··· Records shown ···

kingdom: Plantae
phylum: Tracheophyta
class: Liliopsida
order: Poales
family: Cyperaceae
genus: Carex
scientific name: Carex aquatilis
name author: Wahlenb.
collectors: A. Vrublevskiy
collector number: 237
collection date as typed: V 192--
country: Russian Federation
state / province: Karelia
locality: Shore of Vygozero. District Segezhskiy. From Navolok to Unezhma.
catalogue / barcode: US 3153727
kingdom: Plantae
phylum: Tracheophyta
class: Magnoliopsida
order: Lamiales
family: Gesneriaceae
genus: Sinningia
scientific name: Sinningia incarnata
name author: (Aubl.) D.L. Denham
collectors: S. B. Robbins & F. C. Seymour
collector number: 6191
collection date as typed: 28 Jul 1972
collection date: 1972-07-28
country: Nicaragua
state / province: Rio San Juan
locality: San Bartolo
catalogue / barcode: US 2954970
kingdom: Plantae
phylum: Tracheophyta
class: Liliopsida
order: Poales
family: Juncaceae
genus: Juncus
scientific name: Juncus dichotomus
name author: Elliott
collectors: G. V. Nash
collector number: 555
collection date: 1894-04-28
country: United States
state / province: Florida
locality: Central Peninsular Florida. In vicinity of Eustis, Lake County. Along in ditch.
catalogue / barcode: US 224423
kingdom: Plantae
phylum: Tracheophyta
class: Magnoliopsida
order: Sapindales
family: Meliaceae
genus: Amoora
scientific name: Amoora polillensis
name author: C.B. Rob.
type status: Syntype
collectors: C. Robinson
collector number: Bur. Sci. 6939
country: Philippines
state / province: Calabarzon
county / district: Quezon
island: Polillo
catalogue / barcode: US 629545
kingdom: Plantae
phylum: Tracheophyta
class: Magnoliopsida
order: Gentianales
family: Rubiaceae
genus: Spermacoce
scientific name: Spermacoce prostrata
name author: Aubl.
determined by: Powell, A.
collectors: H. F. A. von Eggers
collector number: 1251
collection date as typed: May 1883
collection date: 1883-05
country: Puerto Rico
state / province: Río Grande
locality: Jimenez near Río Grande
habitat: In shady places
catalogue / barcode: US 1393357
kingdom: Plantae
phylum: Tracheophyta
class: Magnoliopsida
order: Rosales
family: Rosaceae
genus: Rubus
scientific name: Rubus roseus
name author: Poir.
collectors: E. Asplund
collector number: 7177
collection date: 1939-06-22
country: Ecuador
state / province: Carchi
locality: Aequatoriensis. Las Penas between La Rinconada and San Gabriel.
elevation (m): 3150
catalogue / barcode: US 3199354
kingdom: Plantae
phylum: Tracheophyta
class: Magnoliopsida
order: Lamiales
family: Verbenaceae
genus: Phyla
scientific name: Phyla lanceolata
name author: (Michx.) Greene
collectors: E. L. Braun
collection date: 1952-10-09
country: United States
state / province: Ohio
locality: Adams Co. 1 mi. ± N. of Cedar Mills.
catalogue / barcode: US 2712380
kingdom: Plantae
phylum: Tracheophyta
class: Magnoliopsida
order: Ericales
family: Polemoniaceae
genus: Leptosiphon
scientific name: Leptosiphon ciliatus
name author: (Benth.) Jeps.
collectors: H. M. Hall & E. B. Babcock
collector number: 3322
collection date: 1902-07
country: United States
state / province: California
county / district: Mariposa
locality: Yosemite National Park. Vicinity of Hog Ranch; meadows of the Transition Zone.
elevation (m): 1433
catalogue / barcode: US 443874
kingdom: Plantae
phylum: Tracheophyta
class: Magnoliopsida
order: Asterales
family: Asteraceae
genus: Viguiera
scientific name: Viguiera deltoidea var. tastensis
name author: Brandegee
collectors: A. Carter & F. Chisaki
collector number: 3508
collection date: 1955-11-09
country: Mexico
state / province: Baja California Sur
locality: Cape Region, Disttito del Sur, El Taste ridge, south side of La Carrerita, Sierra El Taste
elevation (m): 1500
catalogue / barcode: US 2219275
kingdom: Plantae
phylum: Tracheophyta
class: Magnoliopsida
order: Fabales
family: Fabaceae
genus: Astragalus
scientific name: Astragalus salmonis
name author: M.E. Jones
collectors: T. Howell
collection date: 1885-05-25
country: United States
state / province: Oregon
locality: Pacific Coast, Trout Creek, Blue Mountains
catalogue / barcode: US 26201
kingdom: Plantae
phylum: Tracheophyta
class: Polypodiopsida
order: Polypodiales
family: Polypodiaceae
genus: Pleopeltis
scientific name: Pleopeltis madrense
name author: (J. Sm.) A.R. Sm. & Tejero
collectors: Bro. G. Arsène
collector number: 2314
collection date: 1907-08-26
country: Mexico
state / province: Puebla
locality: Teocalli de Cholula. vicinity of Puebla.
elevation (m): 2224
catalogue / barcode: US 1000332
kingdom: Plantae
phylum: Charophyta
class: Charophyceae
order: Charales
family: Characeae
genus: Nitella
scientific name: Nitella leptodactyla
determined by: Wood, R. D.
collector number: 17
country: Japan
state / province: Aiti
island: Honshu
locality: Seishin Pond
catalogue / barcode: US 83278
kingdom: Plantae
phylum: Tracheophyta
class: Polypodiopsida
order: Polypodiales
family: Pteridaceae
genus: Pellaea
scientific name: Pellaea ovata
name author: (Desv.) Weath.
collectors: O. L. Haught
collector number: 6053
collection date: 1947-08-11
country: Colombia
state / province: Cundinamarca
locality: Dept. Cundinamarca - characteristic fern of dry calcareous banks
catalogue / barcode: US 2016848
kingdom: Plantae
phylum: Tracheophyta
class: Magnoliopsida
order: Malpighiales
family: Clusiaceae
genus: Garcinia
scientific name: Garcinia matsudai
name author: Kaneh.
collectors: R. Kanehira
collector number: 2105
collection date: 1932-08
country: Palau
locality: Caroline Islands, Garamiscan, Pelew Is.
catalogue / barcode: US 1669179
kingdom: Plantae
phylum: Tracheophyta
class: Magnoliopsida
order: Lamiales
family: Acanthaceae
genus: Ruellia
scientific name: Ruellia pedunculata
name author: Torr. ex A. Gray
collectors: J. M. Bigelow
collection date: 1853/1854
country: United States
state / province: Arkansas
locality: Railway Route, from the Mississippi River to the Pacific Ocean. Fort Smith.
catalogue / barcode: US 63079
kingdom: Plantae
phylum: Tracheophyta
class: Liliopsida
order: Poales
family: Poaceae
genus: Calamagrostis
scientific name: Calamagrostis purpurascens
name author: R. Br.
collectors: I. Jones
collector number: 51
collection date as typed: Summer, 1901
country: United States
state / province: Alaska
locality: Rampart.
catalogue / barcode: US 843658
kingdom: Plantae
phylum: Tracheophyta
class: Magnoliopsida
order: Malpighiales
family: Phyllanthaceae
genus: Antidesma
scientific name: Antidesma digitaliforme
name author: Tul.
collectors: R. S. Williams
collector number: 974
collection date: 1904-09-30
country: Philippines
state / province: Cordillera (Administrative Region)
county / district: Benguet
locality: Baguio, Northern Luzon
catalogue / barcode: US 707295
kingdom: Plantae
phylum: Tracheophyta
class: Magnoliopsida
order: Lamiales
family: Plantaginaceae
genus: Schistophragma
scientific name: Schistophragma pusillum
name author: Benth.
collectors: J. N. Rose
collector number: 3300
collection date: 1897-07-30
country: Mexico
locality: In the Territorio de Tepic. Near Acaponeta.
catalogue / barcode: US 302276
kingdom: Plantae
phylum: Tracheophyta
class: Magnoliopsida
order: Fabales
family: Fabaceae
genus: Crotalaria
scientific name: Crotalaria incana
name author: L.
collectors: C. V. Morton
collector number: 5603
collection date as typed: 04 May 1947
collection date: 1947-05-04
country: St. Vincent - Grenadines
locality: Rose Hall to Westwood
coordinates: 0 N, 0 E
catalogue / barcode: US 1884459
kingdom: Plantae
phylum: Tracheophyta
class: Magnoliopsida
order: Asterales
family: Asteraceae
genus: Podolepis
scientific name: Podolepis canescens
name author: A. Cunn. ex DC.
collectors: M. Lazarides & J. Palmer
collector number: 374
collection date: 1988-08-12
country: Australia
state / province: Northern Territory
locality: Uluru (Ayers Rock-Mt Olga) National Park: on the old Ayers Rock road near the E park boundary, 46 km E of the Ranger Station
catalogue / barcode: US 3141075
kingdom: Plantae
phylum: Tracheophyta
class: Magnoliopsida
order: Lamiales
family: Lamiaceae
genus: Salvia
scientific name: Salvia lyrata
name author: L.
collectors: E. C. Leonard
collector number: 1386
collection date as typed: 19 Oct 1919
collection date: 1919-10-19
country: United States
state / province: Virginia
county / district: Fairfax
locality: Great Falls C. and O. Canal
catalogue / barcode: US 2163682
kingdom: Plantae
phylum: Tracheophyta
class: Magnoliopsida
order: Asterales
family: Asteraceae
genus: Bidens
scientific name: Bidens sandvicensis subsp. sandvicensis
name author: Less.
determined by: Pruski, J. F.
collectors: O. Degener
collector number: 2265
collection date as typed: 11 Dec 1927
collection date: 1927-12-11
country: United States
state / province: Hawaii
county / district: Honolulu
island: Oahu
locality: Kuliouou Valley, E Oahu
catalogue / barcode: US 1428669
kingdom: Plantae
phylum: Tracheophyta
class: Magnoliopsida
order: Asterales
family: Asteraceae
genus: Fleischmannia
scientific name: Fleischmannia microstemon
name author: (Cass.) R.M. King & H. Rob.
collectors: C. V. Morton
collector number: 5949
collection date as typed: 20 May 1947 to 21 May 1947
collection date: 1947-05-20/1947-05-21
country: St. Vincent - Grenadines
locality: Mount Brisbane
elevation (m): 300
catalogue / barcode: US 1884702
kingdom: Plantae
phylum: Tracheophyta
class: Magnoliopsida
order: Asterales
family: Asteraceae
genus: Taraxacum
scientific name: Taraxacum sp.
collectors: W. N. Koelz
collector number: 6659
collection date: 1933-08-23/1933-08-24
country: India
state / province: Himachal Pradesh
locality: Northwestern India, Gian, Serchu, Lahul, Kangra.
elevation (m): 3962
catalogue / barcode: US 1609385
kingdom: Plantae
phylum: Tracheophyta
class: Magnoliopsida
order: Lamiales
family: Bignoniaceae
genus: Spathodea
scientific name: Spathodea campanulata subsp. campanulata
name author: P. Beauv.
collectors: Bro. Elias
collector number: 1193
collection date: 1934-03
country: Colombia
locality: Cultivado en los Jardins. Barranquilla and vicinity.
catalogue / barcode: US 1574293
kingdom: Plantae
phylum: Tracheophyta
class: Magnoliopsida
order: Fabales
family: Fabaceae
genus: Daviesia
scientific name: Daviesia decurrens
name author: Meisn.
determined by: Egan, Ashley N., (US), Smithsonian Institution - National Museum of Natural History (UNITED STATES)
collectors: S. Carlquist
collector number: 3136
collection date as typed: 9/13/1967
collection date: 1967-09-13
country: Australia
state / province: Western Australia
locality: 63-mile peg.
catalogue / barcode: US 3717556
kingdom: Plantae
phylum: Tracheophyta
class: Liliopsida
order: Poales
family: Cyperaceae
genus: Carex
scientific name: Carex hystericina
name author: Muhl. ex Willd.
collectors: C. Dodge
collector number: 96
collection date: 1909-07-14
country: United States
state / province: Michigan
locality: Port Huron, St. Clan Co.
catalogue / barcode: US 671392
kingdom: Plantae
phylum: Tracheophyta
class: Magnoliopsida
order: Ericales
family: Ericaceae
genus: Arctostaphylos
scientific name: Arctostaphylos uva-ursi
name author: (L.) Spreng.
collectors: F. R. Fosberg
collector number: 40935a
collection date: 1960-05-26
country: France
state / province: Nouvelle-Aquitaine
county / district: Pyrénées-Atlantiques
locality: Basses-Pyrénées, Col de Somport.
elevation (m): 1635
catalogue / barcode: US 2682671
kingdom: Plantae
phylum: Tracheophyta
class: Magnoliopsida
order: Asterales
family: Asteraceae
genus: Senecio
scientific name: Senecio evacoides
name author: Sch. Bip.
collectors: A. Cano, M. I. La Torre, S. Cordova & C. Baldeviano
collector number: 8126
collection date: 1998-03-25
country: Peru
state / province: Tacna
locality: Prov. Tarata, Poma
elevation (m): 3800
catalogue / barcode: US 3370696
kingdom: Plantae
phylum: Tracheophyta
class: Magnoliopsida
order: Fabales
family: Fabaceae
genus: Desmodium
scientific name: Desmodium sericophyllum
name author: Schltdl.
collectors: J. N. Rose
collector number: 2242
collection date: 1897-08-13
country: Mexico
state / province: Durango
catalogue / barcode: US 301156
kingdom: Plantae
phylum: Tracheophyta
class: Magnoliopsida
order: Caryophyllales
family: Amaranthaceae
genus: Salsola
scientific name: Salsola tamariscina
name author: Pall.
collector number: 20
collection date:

···

Written problem | Convert the items in the stretch from the line containing "locality: Dept. Cundinamarca" through the line containing "family: Acanthaceae" into a two-column CSV with the columns field and value. Write one row per item, put each field in quotation marks, and replace any line breaks with spaces.

Task answer |
field,value
"locality:","Dept. Cundinamarca - characteristic fern of dry calcareous banks"
"catalogue / barcode:","US 2016848"
"kingdom:","Plantae"
"phylum:","Tracheophyta"
"class:","Magnoliopsida"
"order:","Malpighiales"
"family:","Clusiaceae"
"genus:","Garcinia"
"scientific name:","Garcinia matsudai"
"name author:","Kaneh."
"collectors:","R. Kanehira"
"collector number:","2105"
"collection date:","1932-08"
"country:","Palau"
"locality:","Caroline Islands, Garamiscan, Pelew Is."
"catalogue / barcode:","US 1669179"
"kingdom:","Plantae"
"phylum:","Tracheophyta"
"class:","Magnoliopsida"
"order:","Lamiales"
"family:","Acanthaceae"